Tessa Souter

Tessa Souter ( born April 3, 1956 in London) is a British journalist, jazz singer and songwriter.

Life and work

Souters parents are from Trinidad and England; the age of eight she had piano lessons. At twelve, she began self-taught to play guitar and write lyrics to instrumental compositions, but not to include them. At 16 she left home, got married and had a son. After her divorce, she ran into financial difficulties and worked in various jobs; next they finished college and took a job as an editor in a magazine to parents.

In the 1990s she moved to the United States, lived in Lenox (Massachusetts ), New York and San Francisco. She wrote from 1992 to 1996 as a freelancer for various magazines and newspapers, such as The Times, The Independent, Vogue, Elle. In the late 1990s she began a second career as a jazz singer, after she received a scholarship from the Manhattan School of Music in 1998. However, after a semester of music theory, she gave up studying to take private lessons with Mark Murphy.
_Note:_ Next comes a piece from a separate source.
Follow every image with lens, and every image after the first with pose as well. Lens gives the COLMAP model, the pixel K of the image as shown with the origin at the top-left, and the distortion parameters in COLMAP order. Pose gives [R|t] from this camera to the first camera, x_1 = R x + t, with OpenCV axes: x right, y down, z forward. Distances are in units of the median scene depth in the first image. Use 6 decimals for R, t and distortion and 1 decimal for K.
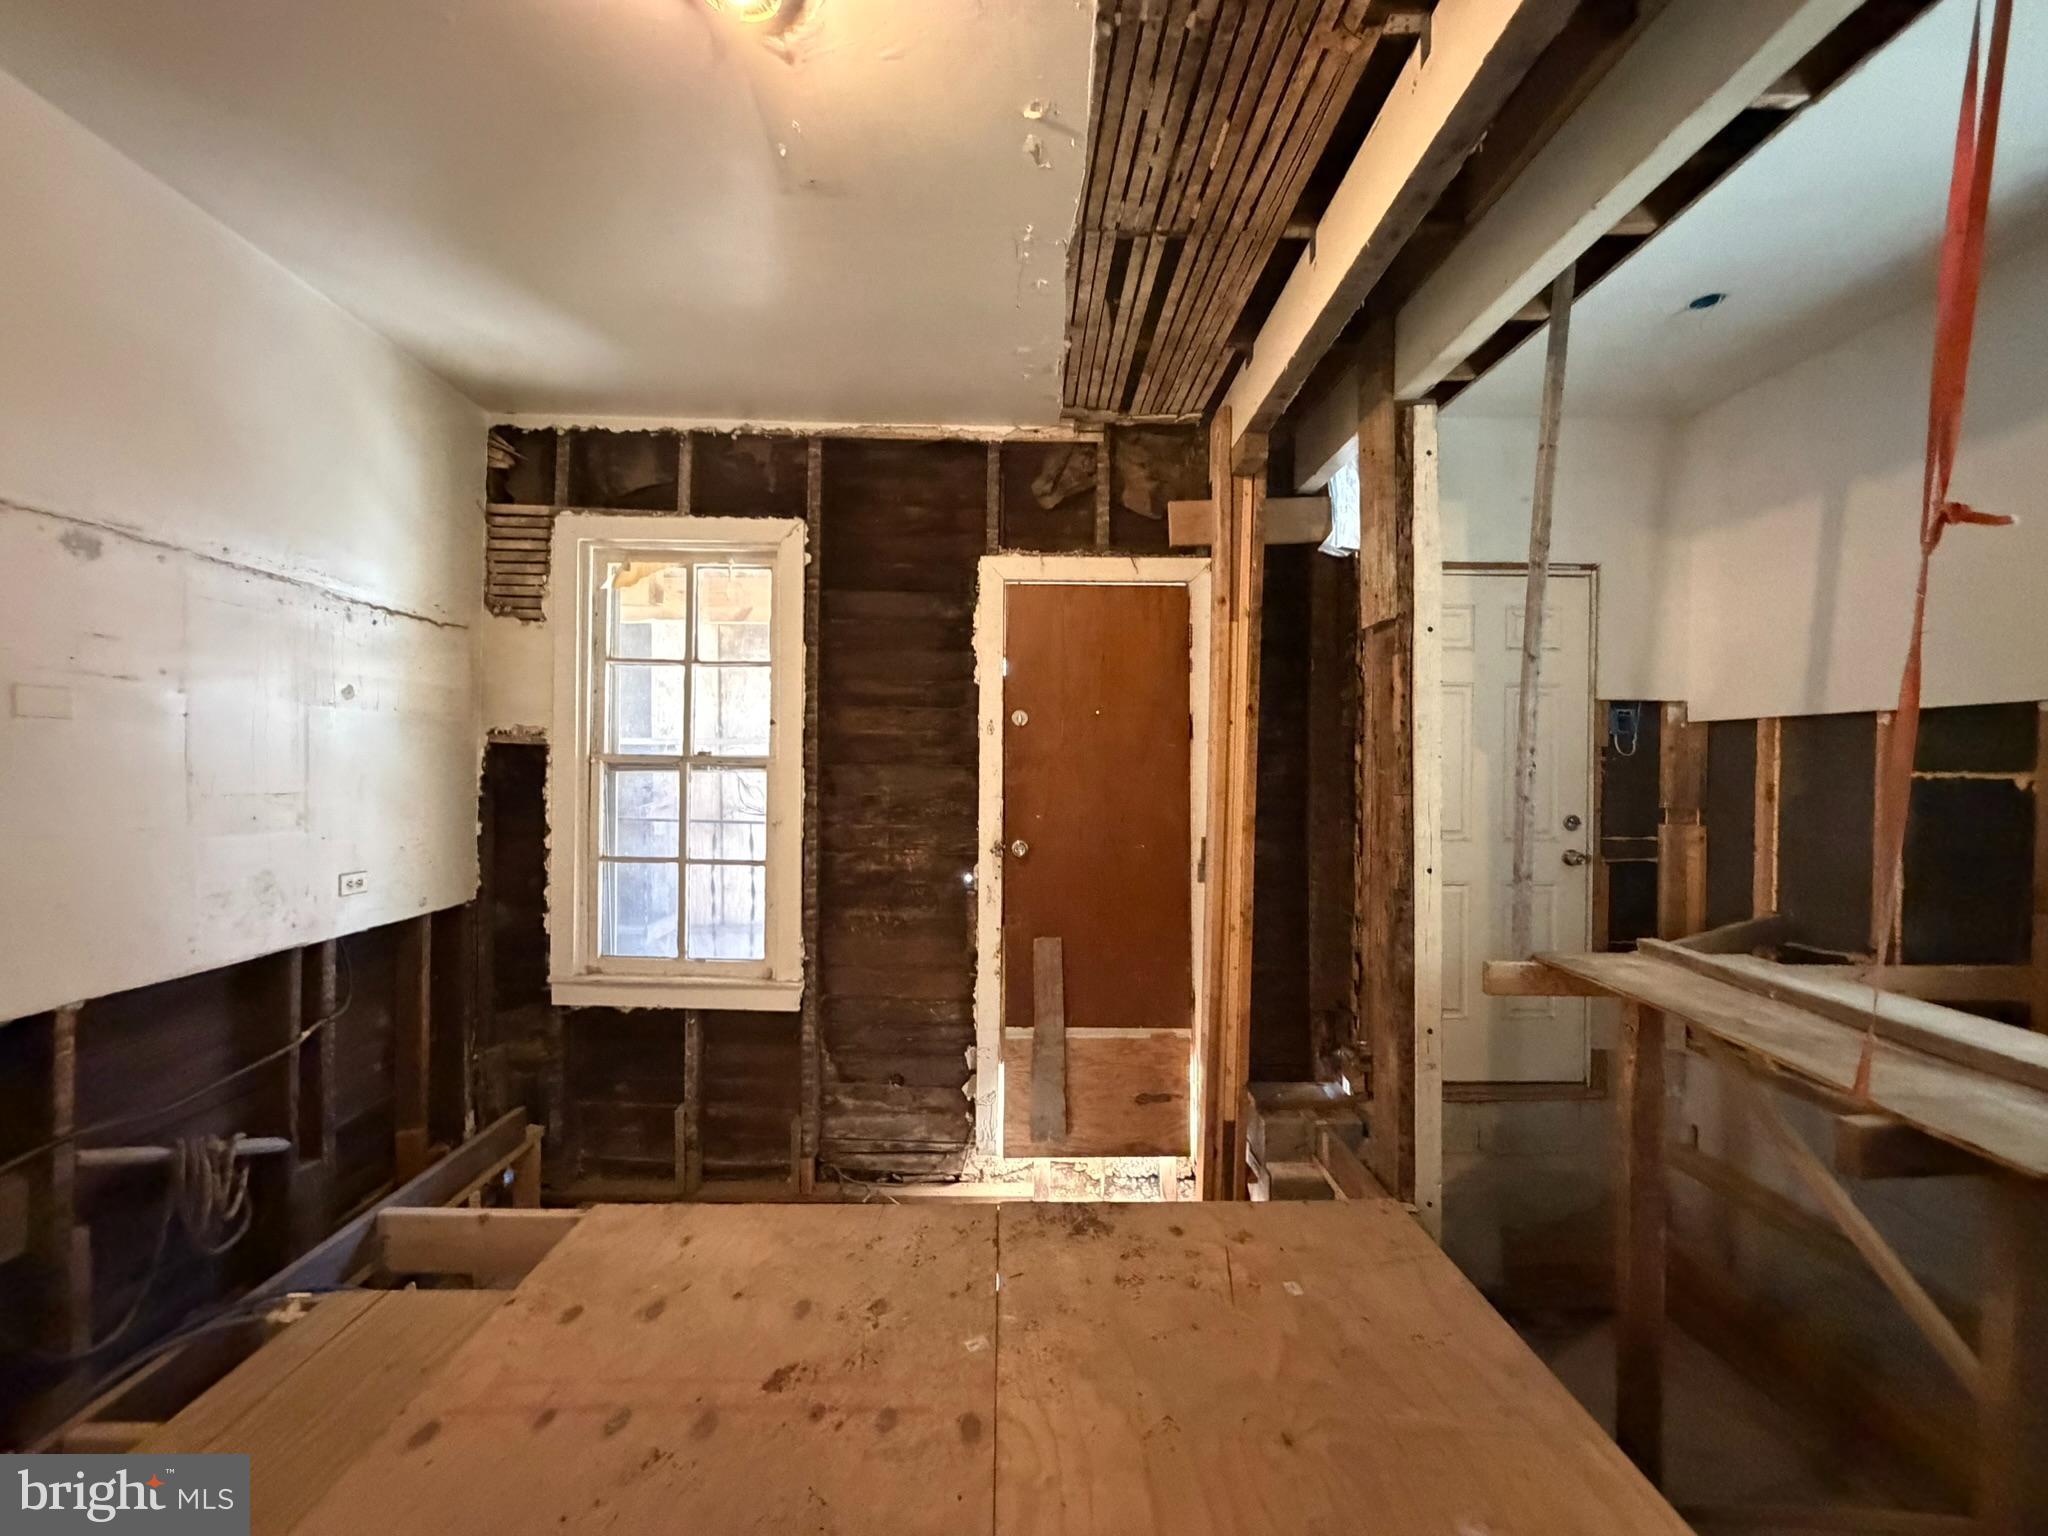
lens RADIAL K [[814.4, 0, 1013.9], [0, 814.4, 773.0], [0, 0, 1]] dist [0.000053, 0.000284]
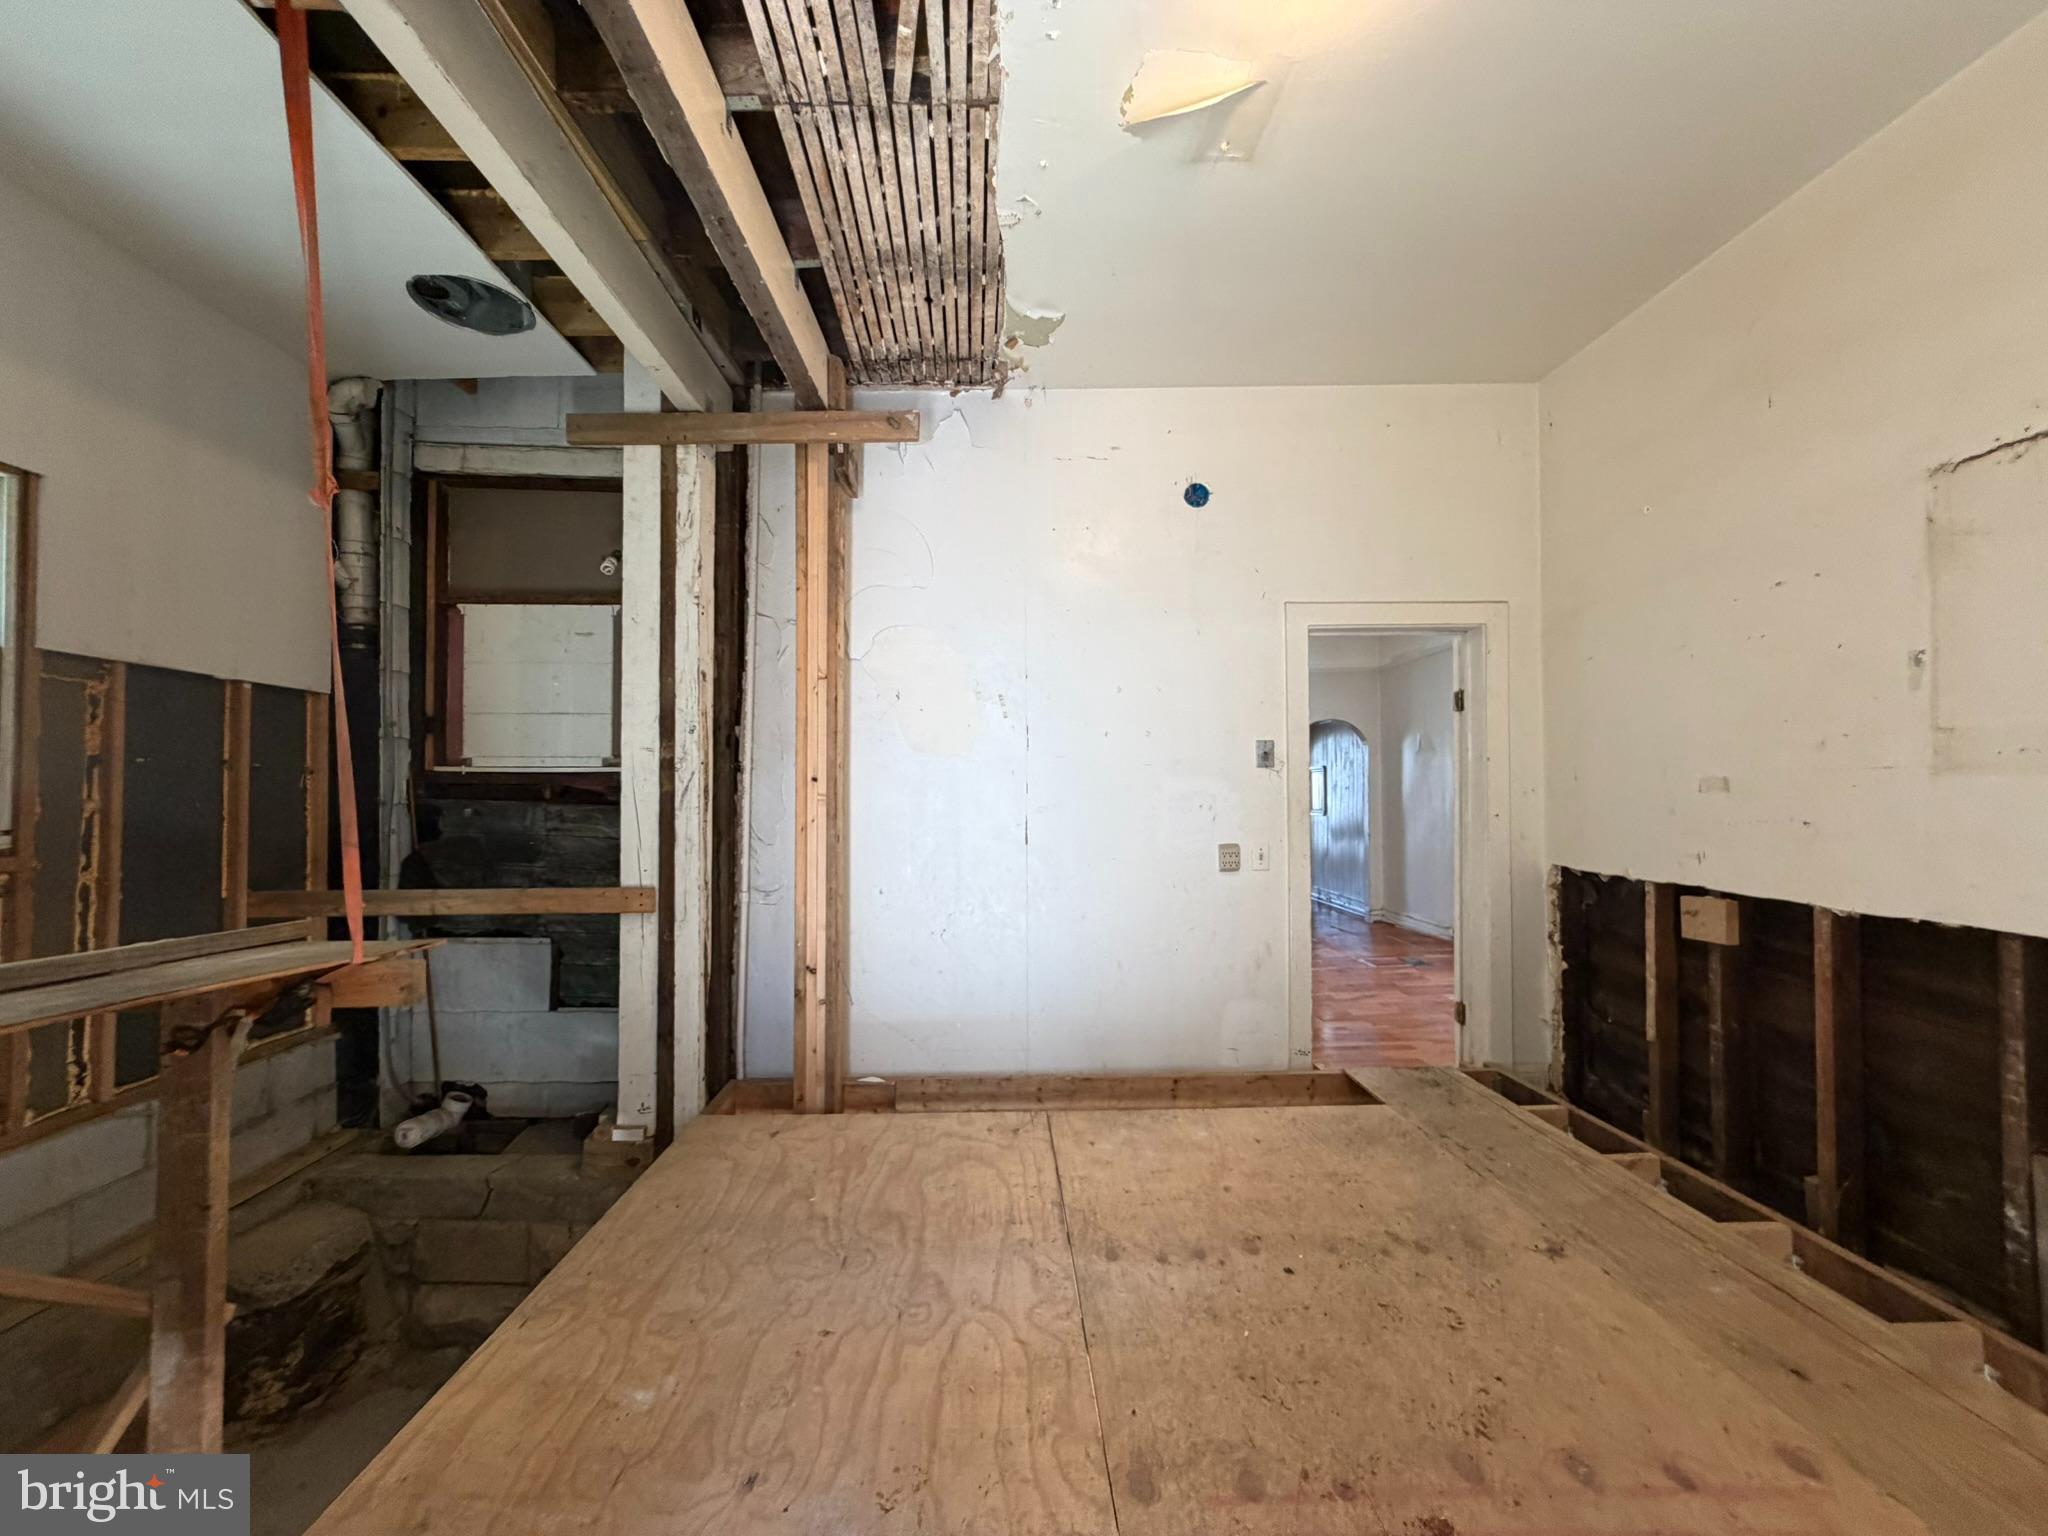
lens RADIAL K [[814.4, 0, 1013.9], [0, 814.4, 773.0], [0, 0, 1]] dist [0.000053, 0.000284]
pose [[-0.998694, -0.051057, 0.001944, 0.111919], [-0.051085, 0.998521, -0.018632, 0.133112], [-0.000990, -0.018707, -0.999825, 1.897965]]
Since 1999, she has performed among others with Mark Murphy, Joe LaBarbera, Santi Debriano and Howard Johnson. 2004 their debut album Listen Love, followed by Nights of Key Largo (2008), was accompanied on the Kenny Werner, Joel Frahm, Jay Leonhart and Billy Drummond. The album Obsession, it presented in 2009; Souter wrote for her work, which marked the Allmusic as " a kind of modern Anglo - Great American Songbook ," lyrics to compositions by Kenny Barron, Freddie Hubbard and Milton Nascimento; next to it she played also a jazz version of Nick Drake's River Man, the Pete Brown / Jack Bruce Songs White Room and the Beatles classic Eleanor Rigby.